What is the meaning of the word "block" in the Block Successive Minimization Methods (BSUM) for optimization?

43 Views Asked by At

What is the mean of the word "block" in the Block Successive Minimization Methods (BSUM) for optimization ?

https://arxiv.org/abs/1511.02746

My guess is that the word block mean act of updating both sub-problem in parallel at every iteration. But I am not sure if it correct or not ?

$Min\,\,f({x_1},{x_2}) \to \left\{ {\begin{array}{*{20}{c}} {Min\,\,f({x_1})}\\ {Min\,\,f({x_2})} \end{array}} \right.$

1

There are 1 best solutions below

3
On BEST ANSWER

You got it right. Block coordinate descent algorithms are a class of algs that do not attempt to minimize the objective function with regards to all variables at once, but rather run through variables separately at each "sub-iteration". Generally speaking their advantage is simplicity of the sub-problems, which translates to low computational cost, therefore they might be suitable to huge-scale problems and parallel computing. Their disadvantage can be slow convergence rate and convergence only to a stationary point, not a global minimum.

Notice that a "block" does not have to mean a single variable. Blocks can range from $1$ to $n$ variables, and all variables within a block will be updated simultaneously. The specific choice of block partition is dependent on the objective, constraint set, minimization procedure, etc. In your example you used single variable blocks. However, consider the function: $$f(x_1,x_2,x_3,x_4)=x_1^2x_3^2+x_2^2x_4^2$$

where it makes sense to partition to blocks as $b_1=(x_1,x_2),\,b_2=(x_3,x_4)$, since in that case the function $f$ is convex with regards to $b_1$ while keeping $b_2$ fixed (and vise versa), since there is no coupling of the variables within the blocks.

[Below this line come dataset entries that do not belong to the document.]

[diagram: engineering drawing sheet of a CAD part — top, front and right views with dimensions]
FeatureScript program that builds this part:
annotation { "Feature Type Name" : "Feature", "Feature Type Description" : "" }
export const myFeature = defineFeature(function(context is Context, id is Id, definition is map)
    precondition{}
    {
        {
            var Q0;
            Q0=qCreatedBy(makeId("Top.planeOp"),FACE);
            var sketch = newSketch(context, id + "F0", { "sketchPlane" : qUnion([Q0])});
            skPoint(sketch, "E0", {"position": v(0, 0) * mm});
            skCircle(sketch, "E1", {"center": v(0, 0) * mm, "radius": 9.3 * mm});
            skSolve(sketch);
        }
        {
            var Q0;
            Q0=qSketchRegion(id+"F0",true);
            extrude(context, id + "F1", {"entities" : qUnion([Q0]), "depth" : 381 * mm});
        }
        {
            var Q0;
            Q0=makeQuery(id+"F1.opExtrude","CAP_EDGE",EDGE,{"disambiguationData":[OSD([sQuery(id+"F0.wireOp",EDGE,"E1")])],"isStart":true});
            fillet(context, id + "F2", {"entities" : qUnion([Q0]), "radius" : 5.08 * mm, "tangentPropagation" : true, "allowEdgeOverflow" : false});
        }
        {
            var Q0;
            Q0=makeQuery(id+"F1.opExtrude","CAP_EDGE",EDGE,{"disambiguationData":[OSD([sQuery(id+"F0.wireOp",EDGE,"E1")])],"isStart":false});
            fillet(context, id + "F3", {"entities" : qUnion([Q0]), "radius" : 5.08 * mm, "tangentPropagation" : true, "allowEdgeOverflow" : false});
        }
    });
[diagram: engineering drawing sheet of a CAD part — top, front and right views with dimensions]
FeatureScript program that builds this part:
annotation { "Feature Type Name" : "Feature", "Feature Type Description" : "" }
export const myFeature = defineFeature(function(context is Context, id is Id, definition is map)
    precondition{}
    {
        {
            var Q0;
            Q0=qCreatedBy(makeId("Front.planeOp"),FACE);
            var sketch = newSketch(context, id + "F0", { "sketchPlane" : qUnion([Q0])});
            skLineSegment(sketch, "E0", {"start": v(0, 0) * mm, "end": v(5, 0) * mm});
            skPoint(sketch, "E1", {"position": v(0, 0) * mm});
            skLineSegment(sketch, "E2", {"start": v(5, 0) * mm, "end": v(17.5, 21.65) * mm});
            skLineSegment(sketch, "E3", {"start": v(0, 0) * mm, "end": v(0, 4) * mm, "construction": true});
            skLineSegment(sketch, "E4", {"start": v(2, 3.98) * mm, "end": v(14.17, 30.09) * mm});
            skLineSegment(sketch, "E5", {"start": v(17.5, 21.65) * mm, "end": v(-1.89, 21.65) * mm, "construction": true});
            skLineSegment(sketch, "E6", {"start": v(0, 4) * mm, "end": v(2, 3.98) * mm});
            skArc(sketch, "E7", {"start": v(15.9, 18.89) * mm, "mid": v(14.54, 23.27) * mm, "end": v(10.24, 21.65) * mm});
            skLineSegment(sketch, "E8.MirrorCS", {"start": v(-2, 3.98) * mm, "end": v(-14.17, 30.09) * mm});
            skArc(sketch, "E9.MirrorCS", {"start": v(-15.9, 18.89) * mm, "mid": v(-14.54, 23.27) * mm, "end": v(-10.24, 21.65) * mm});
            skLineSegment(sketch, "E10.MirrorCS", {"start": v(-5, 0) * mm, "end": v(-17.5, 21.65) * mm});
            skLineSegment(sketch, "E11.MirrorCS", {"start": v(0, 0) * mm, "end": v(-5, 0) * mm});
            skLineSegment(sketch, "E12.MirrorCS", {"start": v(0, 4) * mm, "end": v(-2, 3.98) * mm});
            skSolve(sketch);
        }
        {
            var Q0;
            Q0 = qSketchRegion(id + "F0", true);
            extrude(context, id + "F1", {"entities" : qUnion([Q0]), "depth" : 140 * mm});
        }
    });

Notice that we do not always parallelize, it's an option, not a must. BSUM in specific works linearly, not in parallel. Also, "sub-iterations" do not have to be executed in a cyclic manner, there are multiple option, from cyclic to random of different distributions or a pre-defined permutation. A nice property of this class of algorithms is that usually the choice of update rule does not influence the convergence analysis, but it is required that each block is updated exectly once during a "meta-iteration". Moreover, there is empirical evidence that random permutations converge faster in practice than fixed/cyclical ones, even when the theoretical convergence is identical.